ISTRUZIONI:
#1 Secondo il testo sulla Serie B, quanti dei calciatori tesserati in prestito nella Serie B 24/25 sono di proprietà di club di Serie A?
#2 Puoi trasformare in un elenco puntato più breve il paragrafo del testo sulla Serie B che inizia con «Queste regole sono il nocciolo», conservandone i dati principali?

DOCUMENTO DI PARTENZA:
######
Premessa: non siamo qui per raccontare le criticità del calcio italiano a partire da quelle relative alla Serie B, ma ci interessa capire cosa c’è di sbagliato nel campionato cadetto iniziato questo weekend. In questo senso, l’albo d’oro degli ultimi anni è un memorandum abbastanza indicativo e significativo: la promozione in Serie A è andata a club gestiti da persone/cordate molto ricche o che hanno messo a punto un modello di business virtuoso, quindi in grado di sostenere un anno o due di bilanci in passivo. Stiamo parlando di Frosinone, Parma, Empoli, Lecce, Cagliari e Genoa, stiamo parlando ovviamente del Monza, del Como e del Bari di De Laurentiis, che ha sfiorato la promozione via playoff soltanto un anno fa. Stiamo parlando anche di Venezia, Spezia e Salernitana, società gestite in modo più avventato e che infatti hanno pagato/stanno pagando i loro errori. Ecco, da questo elenco viene fuori una tendenza chiara ma anche apparentemente banale: solo le squadre che investono bene, o comunque tanto, possono aspirare a raggiungere la Serie A. Il punto, come detto prima, è che questi club hanno le risorse per assorbire bene i buchi di bilancio determinati da una o due stagioni in Serie B – anche grazie al paracadute per chi retrocede. E così riescono a sottostare alle regole non scritte, ma reali, che caratterizzano la seconda divisione della piramide calcistica italiana. Regole che la renderanno anche imprevedibile e quindi affascinante, ok, ma che la condannano a essere inefficiente dal punto di vista economico.

Queste regole sono il nocciolo di questa analisi, e riguardano il modo in cui presidenti e direttori sportivi assemblano le loro squadre. Si può cominciare da un dato apparentemente positivo, ma che va sviscerato bene: secondo gli algoritmi di Transfermarkt, la Serie B ha un valore aggregato delle rose che supera quello delle altre seconde divisioni europee – escludendo ovviamente la Championship, che vive su un altro pianeta. Un anno fa, infatti, le 2o squadre iscritte arrivavano a 633 milioni di euro, mentre in questa stagione appena iniziata (ricordiamo che il calciomercato è ancora aperto) siamo a 517 milioni: entrambe le quote sono sensibilmente più alte rispetto a quelle della Liga2 (465 milioni), della 2.Bundesliga (441 milioni) e della Ligue 2 (327 milioni). Ebbene, questo vuol dire che la situazione è simile anche negli altri Paesi europei? Sì, è così. Ma solo in parte: il problema della Serie B è che questo capitale tecnico/umano non costituisce un reale patrimonio per i club della lega, visto che appartiene ad altri. Soprattutto alle società di Serie A che detengono i cartellini dei giocatori e li cedono solo in prestito. Le statistiche, in questo senso, sono eloquenti e inquietanti: nella Serie B 24/25 ci sono 74 calciatori tesserati a titolo temporaneo, di cui 58 sono di proprietà di club di Serie A. È una quota molto più alta rispetto a quella della Liga2 (35), più che doppia rispetto a quella della 2.Bundesliga (28) e più di cinque volte superiore rispetto a quella della Ligue 2 (11). Va detto che, su 74 operazioni in prestito, 25 prevedono l’obbligo di riscatto, 13 hanno l’opzione e 23 sono onerose.
######
DATI FORNITI:
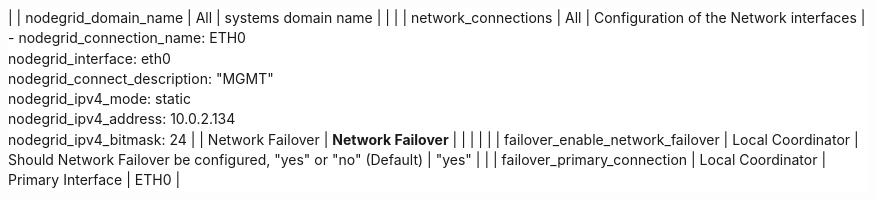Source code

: |                    | nodegrid_domain_name              | All                         | systems domain name                                                                                                                                                                                                                                                                                                                                                                                                                                                                                                                                                                                                                                                                                                             |                                                                                                                                                                                                                          |
|                    | network_connections               | All                         | Configuration of the Network interfaces                                                                                                                                                                                                                                                                                                                                                                                                                                                                                                                                                                                                                                                                                         | - nodegrid_connection_name: ETH0  <br>  nodegrid_interface: eth0  <br>  nodegrid_connect_description: "MGMT"  <br>  nodegrid_ipv4_mode: static  <br>  nodegrid_ipv4_address: 10.0.2.134  <br>  nodegrid_ipv4_bitmask: 24 |
| Network Failover   | **Network Failover**              |                             |                                                                                                                                                                                                                                                                                                                                                                                                                                                                                                                                                                                                                                                                                                                                 |                                                                                                                                                                                                                          |
|                    | failover_enable_network_failover  | Local Coordinator           | Should Network Failover be configured, "yes" or "no" (Default)                                                                                                                                                                                                                                                                                                                                                                                                                                                                                                                                                                                                                                                                  | "yes"                                                                                                                                                                                                                    |
|                    | failover_primary_connection       | Local Coordinator           | Primary Interface                                                                                                                                                                                                                                                                                                                                                                                                                                                                                                                                                                                                                                                                                                               | ETH0                                                                                                                                                                                                                     |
######
RISPOSTE:
#1 58 calciatori.

#2
- Le regole analizzate riguardano il modo in cui presidenti e direttori sportivi assemblano le squadre.
- Secondo Transfermarkt, il valore aggregato delle rose della Serie B supera quello delle altre seconde divisioni europee, esclusa la Championship.
- La Serie B valeva 633 milioni di euro un anno fa e 517 milioni nella stagione appena iniziata, con il mercato ancora aperto. La Liga2 vale 465 milioni, la 2.Bundesliga 441 e la Ligue 2 327.
- La situazione è simile negli altri Paesi solo in parte. In Serie B questo capitale tecnico/umano appartiene ad altri, soprattutto ai club di Serie A che detengono i cartellini e cedono i giocatori in prestito.
- Nella Serie B 24/25 ci sono 74 calciatori in prestito, 58 dei quali di proprietà di club di Serie A. La quota è molto più alta che in Liga2 (35), in 2.Bundesliga (28) e in Ligue 2 (11).
- Dei 74 prestiti, 25 prevedono l'obbligo di riscatto, 13 hanno l'opzione e 23 sono onerosi.